*** GIVEN TEXT Section Begins ***

The novel further develops this distinction between fantasy and reality through the characterization of Lennox, who emerges as Marek’s direct foil. Where Marek represents a poetic romanticism, Lennox embodies a pragmatic, grounded masculinity tied to the Scottish landscape. Nina first begins to see him in a new light through an act of quiet, unglamorous care—bottle-feeding a rejected lamb—rather than a grand gesture. This scene establishes his capacity for nurturing within the unsentimental realities of his profession. His interactions with Nina are consistently marked by brusqueness and tangible concerns—divorce proceedings, the farm’s finances, the welfare of his animals. The charged moment at the midsummer festival, where a simple touch of the hand creates an unexpected jolt of attraction, highlights the power of a connection based not on constructed romantic ideals but on intentional care and shared existence. His observation that Nina pulls something around herself to “look smaller and more insignificant than [she] really [is]” (239) demonstrates an insight into her character that Marek never achieves.


The immediate success of The Little Shop of Happy-Ever-After affirms that Nina’s skills, deemed obsolete in the city, are vital in the new context of her rural, Scottish life, where she thrives as a literary matchmaker, intuitively prescribing stories to mend emotional wounds and forge connections within the community. Nina’s interactions with Lesley, the cynical grocer, illustrate the novel’s central argument for Books as Conduits for Healing and Human Connection. Nina finds the one book capable of piercing Lesley’s hardened exterior, prompting a raw emotional breakthrough. The book allows Lesley to articulate decades of unspoken pain and regret regarding her ex-husband, a moment of vulnerability unlocked by literature. Nina’s ability to facilitate such moments cements her role as an essential, therapeutic figure in Kirrinfief. Her work is restorative, not just for her customers, but for the very fabric of a community that had been starved of the shared cultural space a bookshop provides.

*** GIVEN TEXT Section Ends ***
*** INPUT DATA Section Begins ***

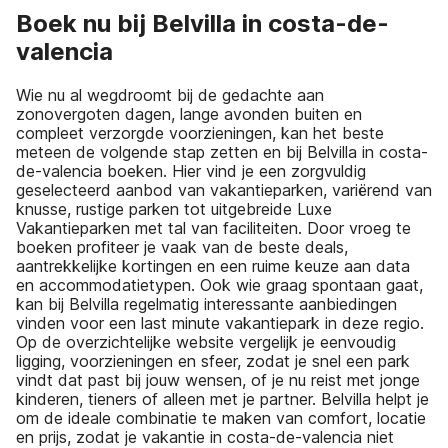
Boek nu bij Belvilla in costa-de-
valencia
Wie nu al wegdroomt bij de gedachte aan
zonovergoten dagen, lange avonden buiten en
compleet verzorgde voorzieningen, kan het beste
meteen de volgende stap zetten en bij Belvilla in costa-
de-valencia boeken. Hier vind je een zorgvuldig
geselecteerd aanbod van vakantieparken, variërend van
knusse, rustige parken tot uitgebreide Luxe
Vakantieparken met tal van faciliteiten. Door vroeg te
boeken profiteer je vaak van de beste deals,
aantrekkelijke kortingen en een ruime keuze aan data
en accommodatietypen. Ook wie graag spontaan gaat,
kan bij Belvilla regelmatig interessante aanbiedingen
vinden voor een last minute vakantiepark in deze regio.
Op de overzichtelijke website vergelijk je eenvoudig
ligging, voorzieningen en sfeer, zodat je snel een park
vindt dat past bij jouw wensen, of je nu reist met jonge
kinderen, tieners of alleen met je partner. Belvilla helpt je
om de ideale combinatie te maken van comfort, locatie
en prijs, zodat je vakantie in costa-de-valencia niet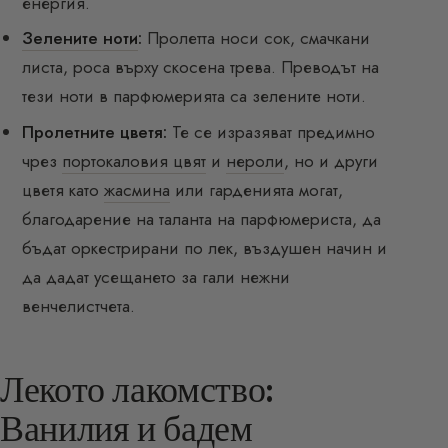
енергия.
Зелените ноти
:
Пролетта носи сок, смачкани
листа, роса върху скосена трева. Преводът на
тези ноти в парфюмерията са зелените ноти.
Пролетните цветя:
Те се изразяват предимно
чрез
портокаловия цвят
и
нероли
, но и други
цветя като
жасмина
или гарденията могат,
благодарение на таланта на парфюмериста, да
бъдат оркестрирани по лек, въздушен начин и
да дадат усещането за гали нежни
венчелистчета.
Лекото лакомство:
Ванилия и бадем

*** INPUT DATA Section Ends ***

→ REQUIRED ACTIONS:
A. Check each statement against the analysis of the novel. For each, answer yes or no and quote the words that decide it. (i) Nina first sees Lennox in a new light through a grand gesture. (ii) Lesley is a grocer. (iii) Nina's skills were considered obsolete in the city.
B. According to the analysis of the novel, why does the scene of Lennox bottle-feeding a rejected lamb matter for his character?
C. In the analysis of the novel, what does the book Nina finds allow Lesley to articulate?

→ SOLUTION SET:
A.
(i) No: "through an act of quiet, unglamorous care—bottle-feeding a rejected lamb—rather than a grand gesture."
(ii) Yes: "Lesley, the cynical grocer"
(iii) Yes: "Nina’s skills, deemed obsolete in the city"

B. The scene establishes his capacity for nurturing within the unsentimental realities of his profession. Nina first begins to see him in a new light through this act of quiet, unglamorous care.

C. It allows Lesley to articulate decades of unspoken pain and regret regarding her ex-husband.